→ REQUIRED ACTION 1
In the passage about Mikey, what primary messages did the writer draw from time spent with him? List each one.
→ REQUIRED ACTION 2
According to the passage about Mikey, which movie did Mikey and the writer watch together in the chapel?

++++ SOURCE EXTRACT

I’ve sat quietly next to Mikey as well-meaning acquaintances tell him about every random person they’ve ever known who died of cancer. “My girlfriend’s dad had a rabbit that had cancer … ” Old ladies, high school buddies, that guy on that TV show. Dead, from cancer.
I asked Mikey if he was planning to write The Cancer Chronicles book, since becoming a cancer-story repository. “No way!” he said, rolling his eyes. “I wish they’d stop thinking that I want to hear about dead people!”
As we’ve become good friends, I’ve tried to encourage Mikey the best I can. I’ve tried to see life from his unique perspective, in all of its brevity and meaningless occupations of time—time that is borrowed from a God who can seem distant and ambivalent. I’ve tried to understand what God would want to teach me through my time spent with Mikey, and three primary messages stood out:
- God wants us to trust Him. Rich set up time in the chapel so that Mikey and I could watch the movie Breakthrough together. It is the true story of a boy who [SPOILER ALERT!] survives being submerged in icy water longer than anyone else in medical history. The world expert doctor who attended to him could only write on the boy’s report. “Patient died. Mother prayed. Patient miraculously came back to life.” The family’s faith was stretched to trust God, whether He allowed the boy to live or die. With Mikey facing an equally dire situation, the significance of the movie’s theme wasn’t lost on either of us.
- God wants us to be mindful of Heaven today. Mikey gave his testimony in a recent church service, saying in part how difficult it has been to lie on his bunk and observe so many guys just wasting their time watching television or playing games all day, not mindful that we must give an account to God for what we did with all He gives us. At the end of his speech, he called a few of us to join him on stage, thanking us for giving sacrificially of our time to bless him with friendship at this difficult time. Even though I was one of those thanked, I still felt the gravity of his challenge to remember how short life is and to make every second count.
- God wants to exchange His life for ours. Mikey joined me as I used one of our worship team practice times to work with the drummer. To give him confidence that he could play along with songs he’d never heard before, I had him accompany me as I played keyboard through a few dozen songs in an old songbook. To give the drummer the feel of an actual worship service, I acted as if I was leading worship, flowing from one song to the next. I thought Mikey would either look for me to entertain him or get bored, but instead, he stood right in front of my keyboard or stood next to me as I played and sang. This completely changed the perspective of the songs for me, songs like “I’ll Fly Away” and “I Can Only Imagine.” But the one that hit us both pretty hard says, “I’m trading my sorrows; I’m trading my shame; I’m laying them down for the joy of the Lord. I’m trading my sickness; I’m trading my pain; I’m laying them down for the joy of the Lord.” Mikey and I both had tears by the end of that one, challenged to be like Jesus who set aside the pain ahead of Him and chose to focus on the joy of doing God’s will. What an exchange is offered us: our worries, fear, pain, pride, goals, hopes, and future for the joy of a future that is sure.
Much is unknown in the days and weeks ahead for Mikey and for me. For both of us, death is a sure thing, sooner or later, but we’re choosing to trust God with eternity in mind as we choose joy in the midst of these momentary trials. Look unto Jesus!

++++++++
++++ RECORDS

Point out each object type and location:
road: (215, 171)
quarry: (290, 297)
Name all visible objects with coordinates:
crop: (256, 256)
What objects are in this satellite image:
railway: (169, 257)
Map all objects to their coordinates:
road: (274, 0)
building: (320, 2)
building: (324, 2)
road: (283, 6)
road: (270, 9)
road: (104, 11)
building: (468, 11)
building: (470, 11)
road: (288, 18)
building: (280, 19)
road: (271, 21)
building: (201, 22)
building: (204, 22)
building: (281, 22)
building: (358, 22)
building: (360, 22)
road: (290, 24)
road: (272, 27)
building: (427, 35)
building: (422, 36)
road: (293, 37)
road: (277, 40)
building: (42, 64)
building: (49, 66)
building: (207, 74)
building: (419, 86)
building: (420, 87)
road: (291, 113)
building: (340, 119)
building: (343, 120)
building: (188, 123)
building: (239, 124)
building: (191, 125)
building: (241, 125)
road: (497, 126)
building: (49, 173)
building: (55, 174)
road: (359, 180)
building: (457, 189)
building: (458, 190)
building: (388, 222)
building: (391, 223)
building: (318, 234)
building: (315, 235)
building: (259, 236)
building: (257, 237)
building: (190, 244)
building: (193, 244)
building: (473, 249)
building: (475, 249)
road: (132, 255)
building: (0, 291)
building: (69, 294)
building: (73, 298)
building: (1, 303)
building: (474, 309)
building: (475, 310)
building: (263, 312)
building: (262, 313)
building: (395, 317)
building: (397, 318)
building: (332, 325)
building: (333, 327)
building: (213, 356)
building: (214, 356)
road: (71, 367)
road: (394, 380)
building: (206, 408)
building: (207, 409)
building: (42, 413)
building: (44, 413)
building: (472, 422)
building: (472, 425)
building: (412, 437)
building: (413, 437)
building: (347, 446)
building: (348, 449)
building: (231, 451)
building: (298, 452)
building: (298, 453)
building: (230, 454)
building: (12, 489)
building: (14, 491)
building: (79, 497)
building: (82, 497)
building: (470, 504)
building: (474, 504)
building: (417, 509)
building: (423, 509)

++++++++

→ REPLY 1
- God wants us to trust Him.
- God wants us to be mindful of Heaven today.
- God wants to exchange His life for ours.

→ REPLY 2
Breakthrough